* _Extracted text_:
━━━━
The Liverpool Street signal box is a Grade II listed disused signal box at Liverpool Street tube station in Bishopsgate, London.

It was opened for operation in 1875 for an extension of the Metropolitan Railway. It was converted to an interlocking machine room in the 1950s. In 2013 it became the third signal box on the London Underground network to be listed.

==History==
The signal box was built in 1875 on what is now the Metropolitan and Circle lines' platform at Liverpool Street for the Metropolitan Railway's extension from . The signal box was a non-standard design designed and built by McKenzie and Holland, built of yellow stock brick, with a weatherboarded timber framed upper storey.

Originally fitted with a 40 lever frame, a second mechanical frame was installed in 1902, a 20-lever Railway Signal Company frame. On 21 February 1954 this was replaced by a 15-lever Westinghouse miniature power lever frame.

The signal box was subsequently converted to an interlocking machine room (IMR), and from 16 November 1956 it was closed and operated remotely from the signal box. Control was transferred to Baker Street on 25 March 2001. As of 2020 the IMR is still in use.

===Listing===
In 2013 it was one of 26 signal boxes given listed status by Ed Vaizey, minister for the Department for Culture, Media and Sport, after a joint initiative by English Heritage and Network Rail.

The structure was given Grade II listed status as an early example of an underground railway signal box, of a specific design for the Metropolitan Railway, and as being relatively unaltered.

It was the third signal box on the London Underground network to gain listed status, after those at Chesham and Ruislip stations.
━━━━
* _Input data_:
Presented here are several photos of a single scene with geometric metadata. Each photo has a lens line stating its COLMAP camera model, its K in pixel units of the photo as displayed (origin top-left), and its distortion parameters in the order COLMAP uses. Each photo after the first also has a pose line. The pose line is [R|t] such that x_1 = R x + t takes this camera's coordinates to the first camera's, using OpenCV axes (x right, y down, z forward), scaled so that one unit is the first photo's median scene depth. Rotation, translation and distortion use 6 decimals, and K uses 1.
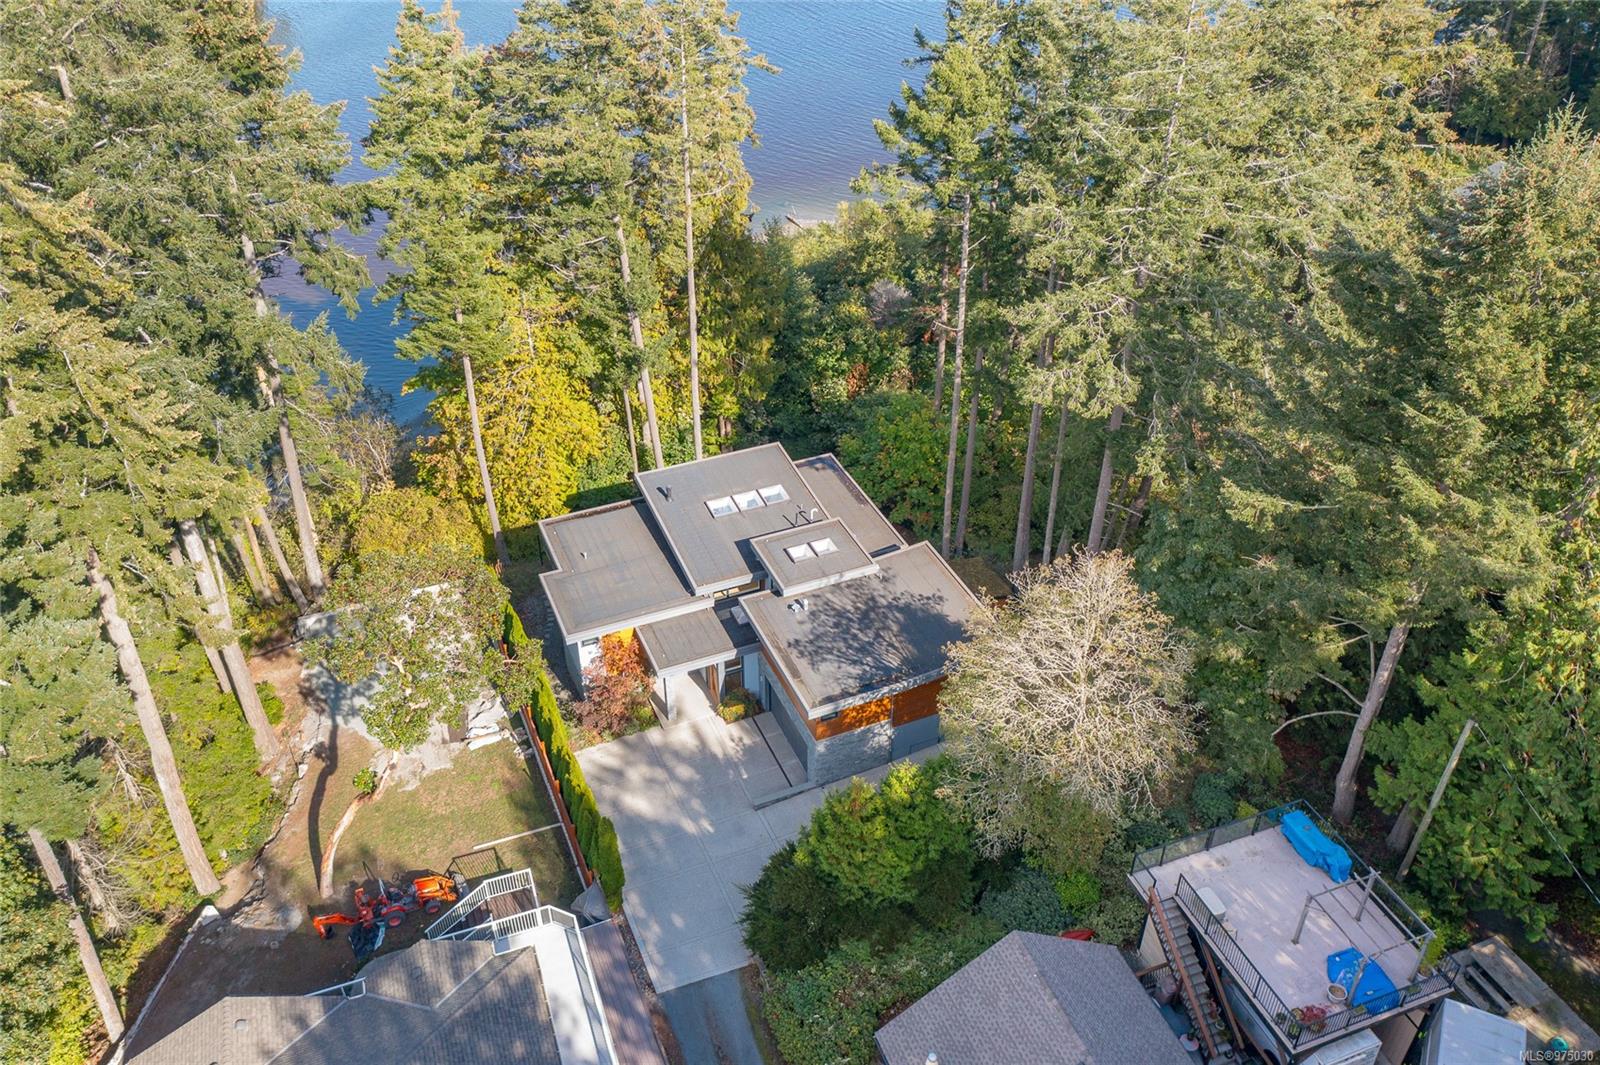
━━━━
Copy the Liverpool Street signal box text above word for word, beginning with the words "The signal box was subsequently" and ending after "still in use.".

* _Response box_:
The signal box was subsequently converted to an interlocking machine room (IMR), and from 16 November 1956 it was closed and operated remotely from the signal box. Control was transferred to Baker Street on 25 March 2001. As of 2020 the IMR is still in use.